Summary: helgrind and drd pth_cond_destroy_busy testcase hang with new glibc cond var implementation
Product: [Developer tools] valgrind Reporter: Mark Wielaard <mark>
Component: helgrindAssignee: Julian Seward <jseward>
Status: CONFIRMED ---    
Severity: normal CC: ivosh
Priority: NOR    
Version First Reported In: 3.12 SVN   
Target Milestone: ---   
Platform: Other   
OS: Linux   
Latest Commit: Version Fixed/Implemented In:
Sentry Crash Report:

Description Mark Wielaard 2016-10-20 23:48:35 UTC
A new conditional variable implementation being tested in fedora rawhide atm will hang the helgrind and drd pth_cond_destroy_busy tests. This is because they test a condition that triggers undefined behaviour. "Attempting to destroy a  condition variable upon which other threads are currently blocked results in undefined behavior." In the new implementation this causes the thread calling pthread_cond_destroy will just hang in this situation.

There are a couple of ways we could work around this.
- Add some timer thread that kills the whole test after some time.
  This is what we did for the bar_bad tests. It causes some non-determinism, extra thread events and you
  have to handle different code paths/warnings/error conditions.
- Add a generic timer/watchdog to vgregtest that kills hanging tests
  This would be nice in general to make sure make regtest does at least finish.
- Skip the test if a newer glibc is detected. This is what I am doing for now.
- Try to call pthread_cond_broadcast in HG_PTHREAD_COND_DESTROY_PRE when we detect that pthread_cond_destroy is called on a variable that other threads are waiting on. That should in theory wake them up making the pthread_cond_destroy defined again.
- Just not call pthread_cond_destroy if we detect that it might hang.

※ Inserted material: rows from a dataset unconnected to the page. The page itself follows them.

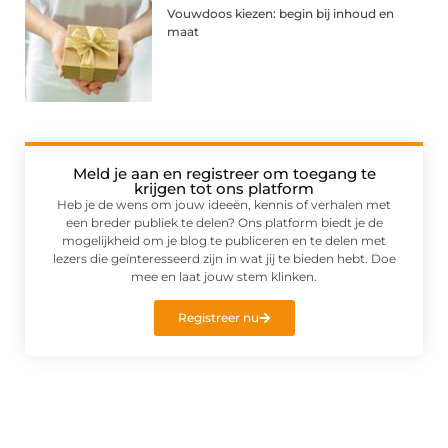
Vouwdoos kiezen: begin bij inhoud en
maat
Meld je aan en registreer om toegang te
krijgen tot ons platform
Heb je de wens om jouw ideeën, kennis of verhalen met
een breder publiek te delen? Ons platform biedt je de
mogelijkheid om je blog te publiceren en te delen met
lezers die geïnteresseerd zijn in wat jij te bieden hebt. Doe
mee en laat jouw stem klinken.
Registreer nu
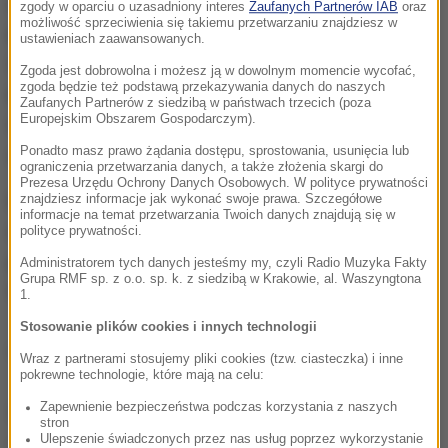
to, że chłopak pochodzi z biedniejszej rodziny,
zgody w oparciu o uzasadniony interes
Zaufanych Partnerów IAB
oraz
możliwość sprzeciwienia się takiemu przetwarzaniu znajdziesz w
kupował mu jedzenie i częstował alkoholem.
ustawieniach zaawansowanych.
Wreszcie zaprosił go do hotelu i tam nakłonił do
Zgoda jest dobrowolna i możesz ją w dowolnym momencie wycofać,
zgoda będzie też podstawą przekazywania danych do naszych
kontaktu seksualnego. Próbował namówić do tego
Zaufanych Partnerów z siedzibą w państwach trzecich (poza
Europejskim Obszarem Gospodarczym).
także kolegę 14-latka, ale to na szczęście mu się nie
Ponadto masz prawo żądania dostępu, sprostowania, usunięcia lub
udało.
ograniczenia przetwarzania danych, a także złożenia skargi do
Prezesa Urzędu Ochrony Danych Osobowych. W polityce prywatności
Policja szybko ustaliła tożsamość 36-latka,
znajdziesz informacje jak wykonać swoje prawa. Szczegółowe
informacje na temat przetwarzania Twoich danych znajdują się w
namierzyła go i zatrzymała. Na wniosek śledczych i
polityce prywatności.
prokuratora sąd zastosował wobec niego
Administratorem tych danych jesteśmy my, czyli Radio Muzyka Fakty
Grupa RMF sp. z o.o. sp. k. z siedzibą w Krakowie, al. Waszyngtona
tymczasowy, trzymiesięczny areszt.
1.
Stosowanie plików cookies i innych technologii
(abs)
Wraz z partnerami stosujemy pliki cookies (tzw. ciasteczka) i inne
pokrewne technologie, które mają na celu:
Zapewnienie bezpieczeństwa podczas korzystania z naszych
Źródło: RMF FM
stron
Ulepszenie świadczonych przez nas usług poprzez wykorzystanie
pedofilia
Tagi:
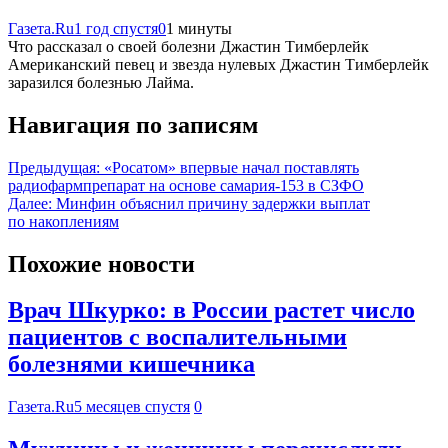
Газета.Ru
1 год спустя
0
1 минуты
Что рассказал о своей болезни Джастин Тимберлейк
Американский певец и звезда нулевых Джастин Тимберлейк
заразился болезнью Лайма.
Навигация по записям
Предыдущая:
«Росатом» впервые начал поставлять
радиофармпрепарат на основе самария-153 в СЗФО
Далее:
Минфин объяснил причину задержки выплат
по накоплениям
Похожие новости
Врач Шкурко: в России растет число
пациентов с воспалительными
болезнями кишечника
Газета.Ru
5 месяцев спустя
0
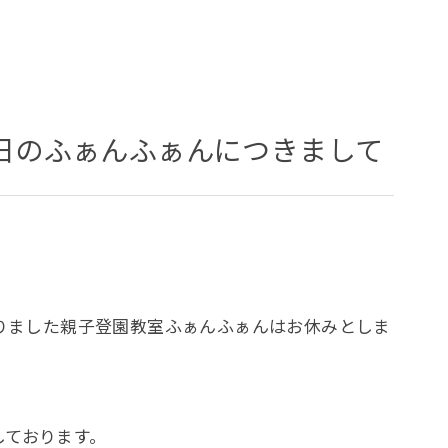
0日のふぁんふぁんにつきまして
おりました親子登園教室ふぁんふぁんはお休みとしま
しております。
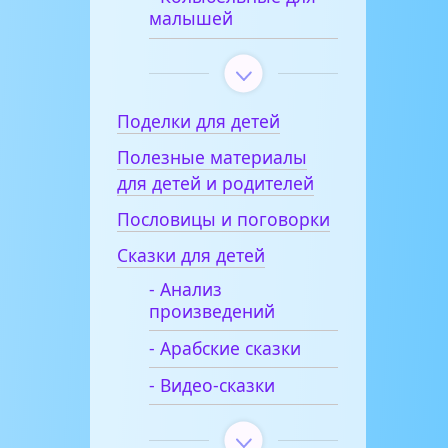
малышей
Поделки для детей
Полезные материалы
для детей и родителей
Пословицы и поговорки
Сказки для детей
- Анализ
произведений
- Арабские сказки
- Видео-сказки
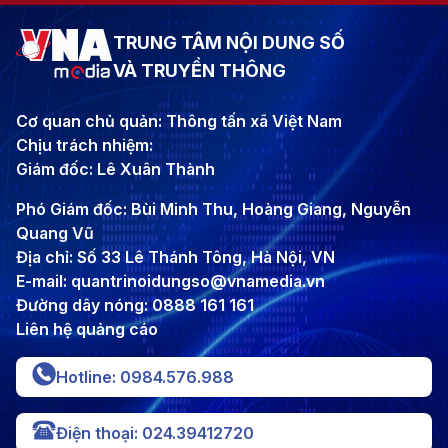
TRUNG TÂM NỘI DUNG SỐ
VÀ TRUYỀN THÔNG
Cơ quan chủ quản: Thông tấn xã Việt Nam
Chịu trách nhiệm:
Giám đốc: Lê Xuân Thành
Phó Giám đốc: Bùi Minh Thu, Hoàng Giang, Nguyễn
Quang Vũ
Địa chỉ: Số 33 Lê Thánh Tông, Hà Nội, VN
E-mail: quantrinoidungso@vnamedia.vn
Đường dây nóng: 0888 161 161
Liên hệ quảng cáo
Hotline: 0984.576.988
Điện thoại: 024.39412720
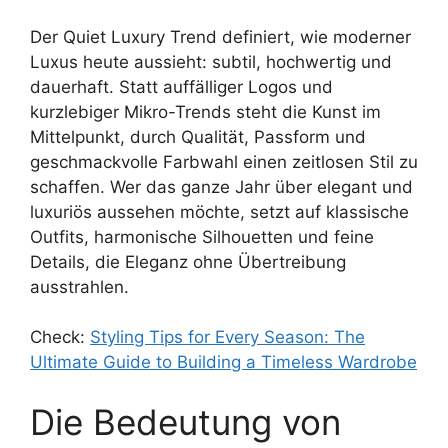
Der Quiet Luxury Trend definiert, wie moderner
Luxus heute aussieht: subtil, hochwertig und
dauerhaft. Statt auffälliger Logos und
kurzlebiger Mikro-Trends steht die Kunst im
Mittelpunkt, durch Qualität, Passform und
geschmackvolle Farbwahl einen zeitlosen Stil zu
schaffen. Wer das ganze Jahr über elegant und
luxuriös aussehen möchte, setzt auf klassische
Outfits, harmonische Silhouetten und feine
Details, die Eleganz ohne Übertreibung
ausstrahlen.
Check:
Styling Tips for Every Season: The
Ultimate Guide to Building a Timeless Wardrobe
Die Bedeutung von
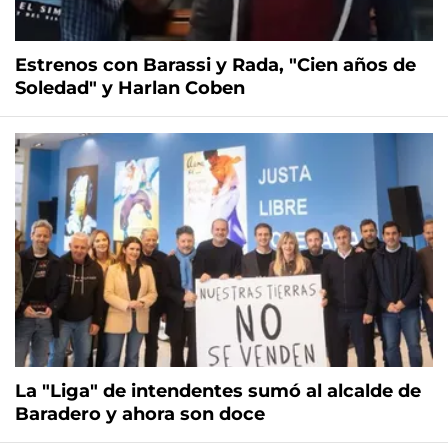
Estrenos con Barassi y Rada, "Cien años de
Soledad" y Harlan Coben
La "Liga" de intendentes sumó al alcalde de
Baradero y ahora son doce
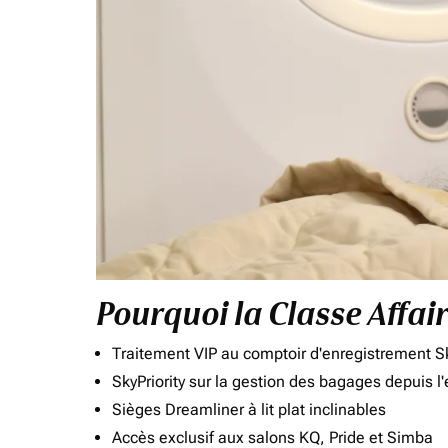
Pourquoi la Classe Affai
Traitement VIP au comptoir d'enregistrement Sk
SkyPriority sur la gestion des bagages depuis l
Sièges Dreamliner à lit plat inclinables
Accès exclusif aux salons KQ, Pride et Simba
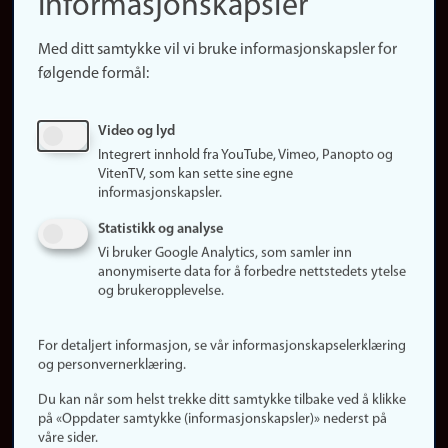
informasjonskapsler
Presse
Snarveier
Med ditt samtykke vil vi bruke informasjonskapsler for
Finn studier
følgende formål:
Ledige stillinger
Sosiale medier
Video og lyd
Facebook
Integrert innhold fra YouTube, Vimeo, Panopto og
Instagram
VitenTV, som kan sette sine egne
informasjonskapsler.
LinkedIn
Snapchat
Statistikk og analyse
Om nettstedet
Vi bruker Google Analytics, som samler inn
anonymiserte data for å forbedre nettstedets ytelse
Informasjonskapsler
og brukeropplevelse.
Oppdater samtykke
(informasjonskapsler)
For detaljert informasjon, se vår informasjonskapselerklæring
Personvern
og personvernerklæring.
Tilgjengelighetserklæring
Du kan når som helst trekke ditt samtykke tilbake ved å klikke
på «Oppdater samtykke (informasjonskapsler)» nederst på
våre sider.
Logg inn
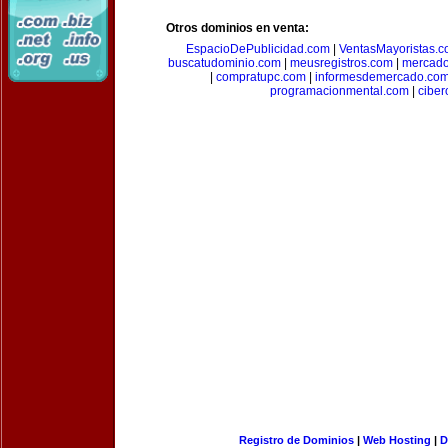
Otros dominios en venta:
EspacioDePublicidad.com
|
VentasMayoristas.
buscatudominio.com
|
meusregistros.com
|
mercad
|
compratupc.com
|
informesdemercado.co
programacionmental.com
|
ciber
Registro de Dominios
|
Web Hosting
|
D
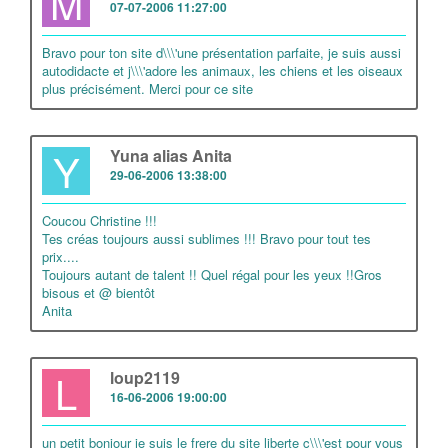
M
07-07-2006 11:27:00
Bravo pour ton site d\\\'une présentation parfaite, je suis aussi
autodidacte et j\\\'adore les animaux, les chiens et les oiseaux
plus précisément. Merci pour ce site
Y
Yuna alias Anita
29-06-2006 13:38:00
Coucou Christine !!!
Tes créas toujours aussi sublimes !!! Bravo pour tout tes
prix....
Toujours autant de talent !! Quel régal pour les yeux !!Gros
bisous et @ bientôt
Anita
L
loup2119
16-06-2006 19:00:00
un petit bonjour je suis le frere du site liberte c\\\'est pour vous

The new implementation is: https://sourceware.org/ml/libc-alpha/2016-06/msg00554.html
It is currently only applied in fedora rawhide glibc 2.24.90, but is expected to eventually hit glibc master.

Reproducible: Always
Comment 1 Mark Wielaard 2016-10-21 00:03:34 UTC
A workaround (skip the test if a newer glibc is detected) has been checked in as valgrind r16097.
Comment 2 Ivo Raisr 2017-05-05 15:31:23 UTC
Mark, are you happy with the workaround provided?
In other words, shall we close this bug?